- Born: Hassan, Karnataka, India
- Education: Electronics & Communications Engineering
- Alma mater: Malnad College of Engineering
- Occupation: Wildlife photographer
- Spouse: Vasudha Sekhar
- Children: 2
- Call sign: VU2USM
- Website: www.sudhirshivaram.com

= Sudhir Shivaram =

Indian wildlife photographer

Sudhir Shivaram (born 1972) is an Indian photographer. His photography focuses on raising awareness for environmental conservation.

== Biography ==
Shivaram grew up in Karnataka and became interested in wildlife photography in 1993 while studying engineering in Malnad College of Engineering in Hassan, Karnataka. After graduation, he worked for Hewlett-Packard as an engineer and later at APC. Currently, he is a full-time wildlife photography teacher. He was named Sanctuary Asia's "Wildlife Photographer of the Year" for 2012.

Shivaram campaigns for wildlife protection.

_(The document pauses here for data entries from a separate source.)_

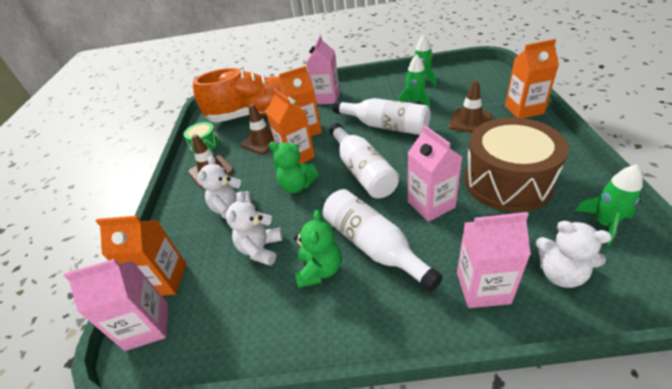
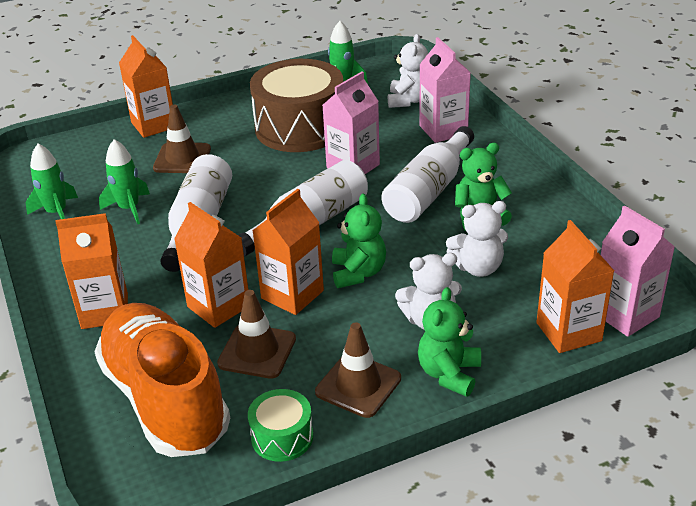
camera: 115 degrees left, 5 degrees down
(187, 208) = (449, 374): none -> green teddy bear
(327, 98) = (104, 311): pink carton -> orange carton

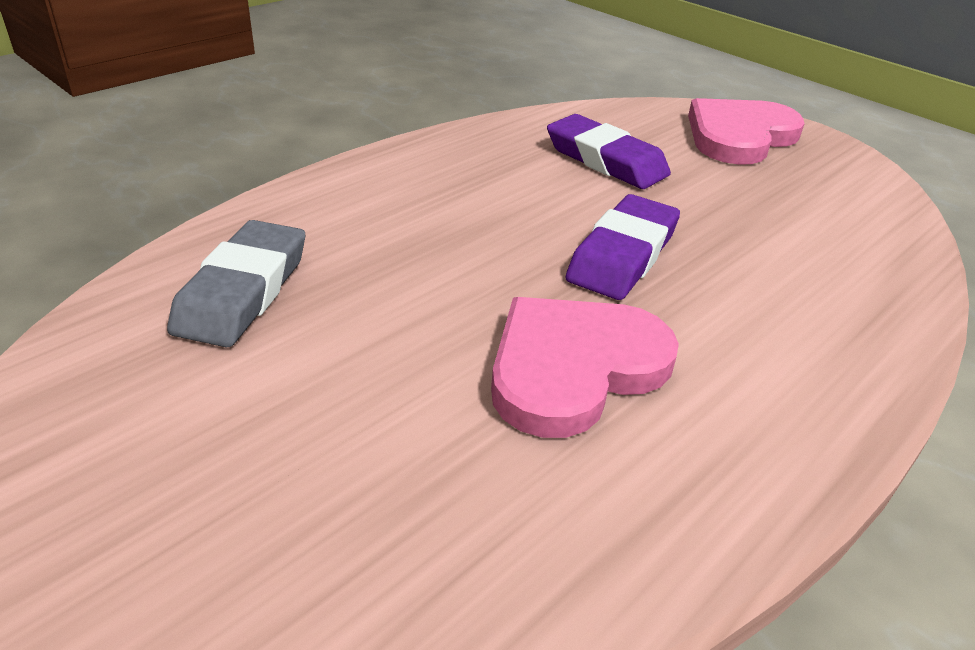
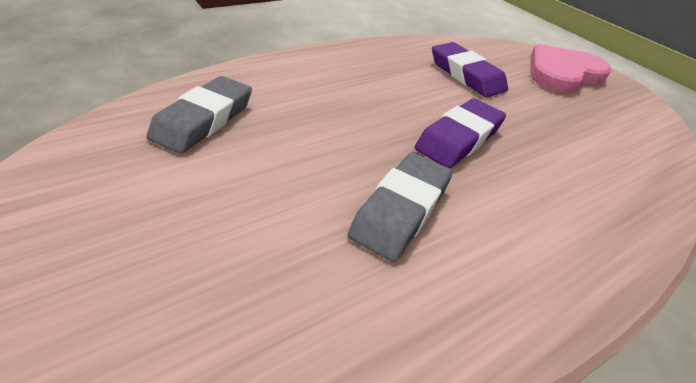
camera: 10 degrees right, 5 degrees up
(574, 367) = (401, 210): pink heart -> grey eraser

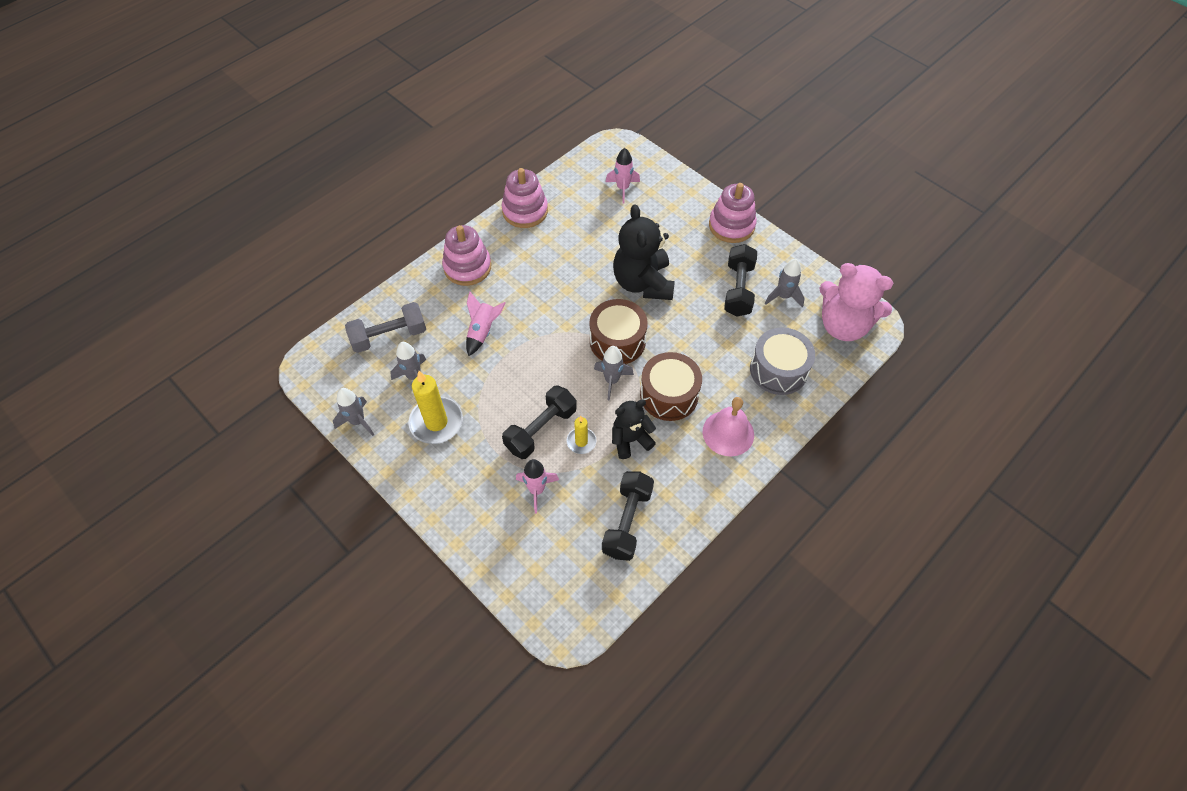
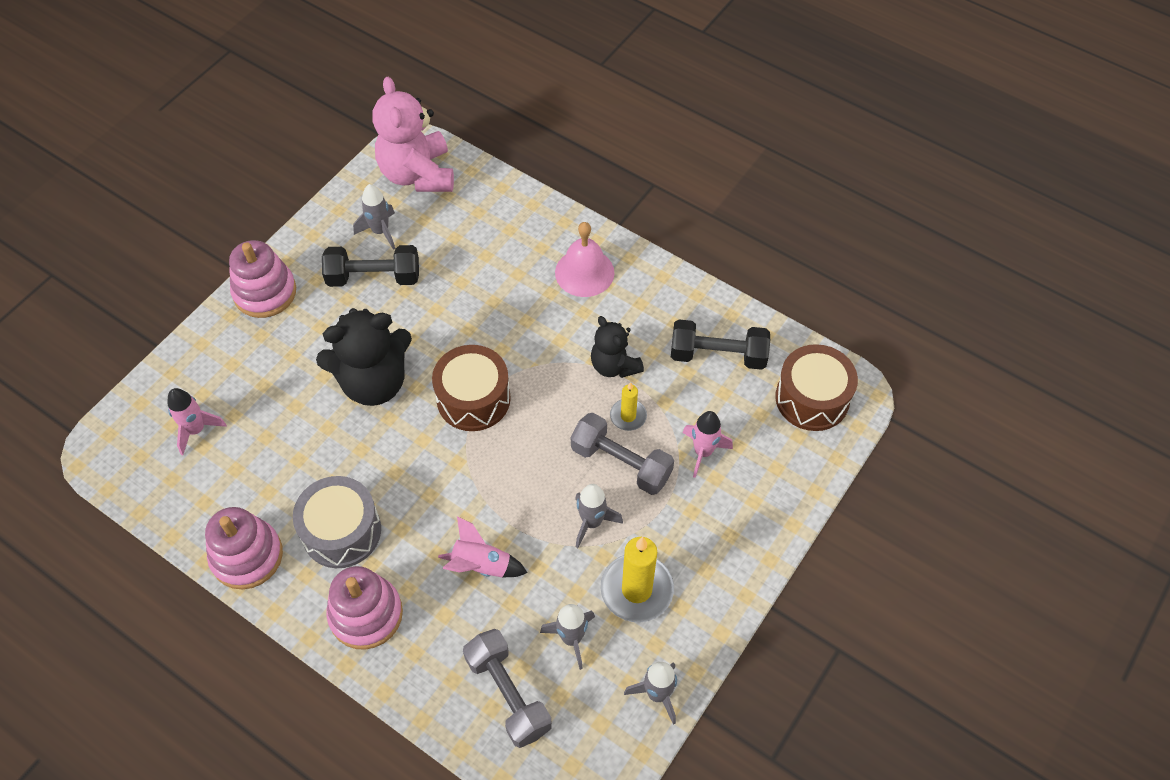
camera: 100 degrees left, 0 degrees up
(541, 430) = (621, 463): black dumbbell -> grey dumbbell
(612, 380) = (535, 396): grey rocket -> grey rocket (592, 522)
(669, 395) = (545, 334): brown drum -> brown drum (812, 398)
(778, 370) = (490, 231): grey drum -> grey drum (341, 531)
(843, 325) = (417, 174): pink teddy bear -> pink teddy bear turned 150 degrees clockwise

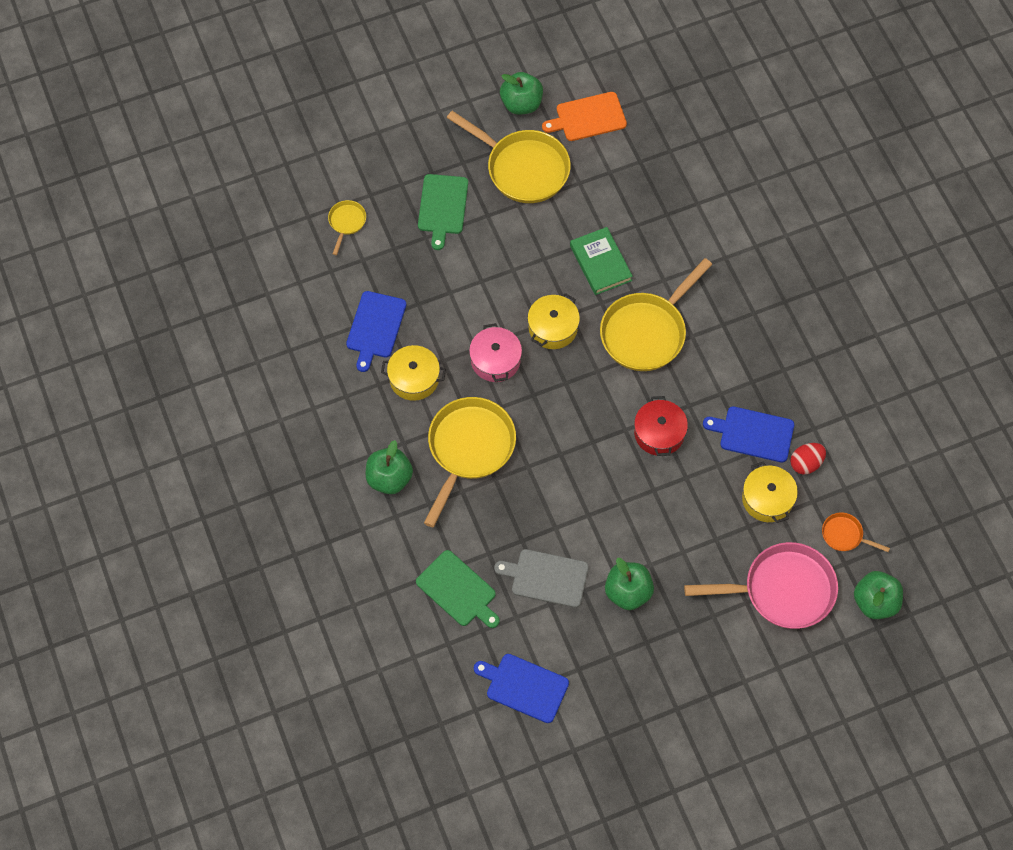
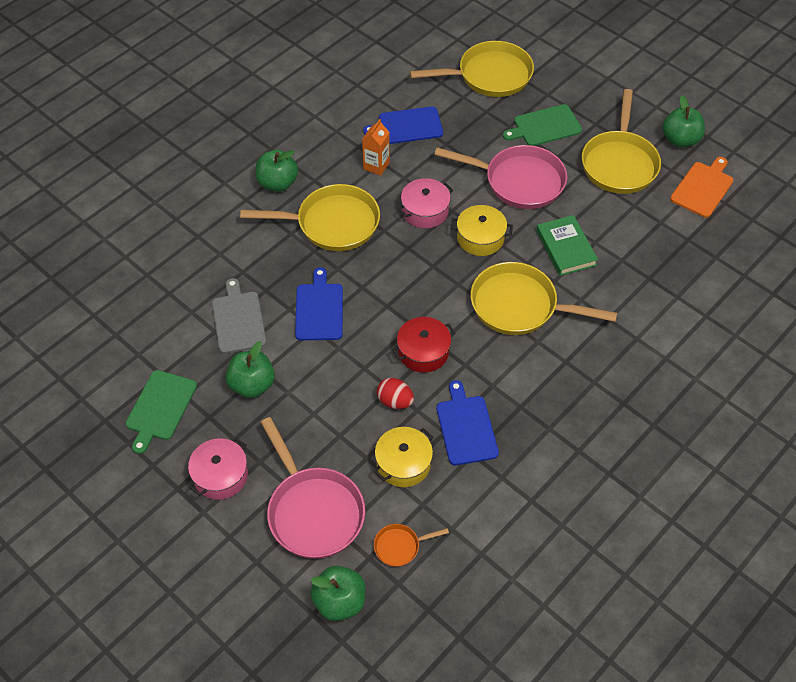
camera: 65 degrees right, 10 degrees down
(346, 222) = (489, 76): yellow pan -> yellow pan, size x2.18
(414, 378) = (376, 166): yellow pot -> orange carton
(458, 590) = (198, 263): green cutting board -> green cutting board (160, 408)
(501, 263) = (519, 181): none -> pink pan
(524, 687) = (128, 341): blue cutting board -> blue cutting board (319, 309)
(588, 117) = (703, 188): orange cutting board -> orange cutting board turned 75 degrees clockwise
(600, 263) = (565, 248): green book -> green book turned 60 degrees counterclockwise
(713, 653) = (220, 475): none -> pink pot
(806, 463) = (459, 483): red egg -> red egg (395, 401)
(844, 535) = (400, 546): orange pan -> orange pan turned 105 degrees counterclockwise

He was a brand ambassador for Canon. He is the founding member of the non-profit photo sharing site India Nature Watch.

At the 2014 Worldwide Editorial Awards held in Washington D.C., National Geographic Traveler India's September 2013 cover featuring Sudhir's image won the Yellow Border Award for the best cover across 14 language editions of the magazine worldwide.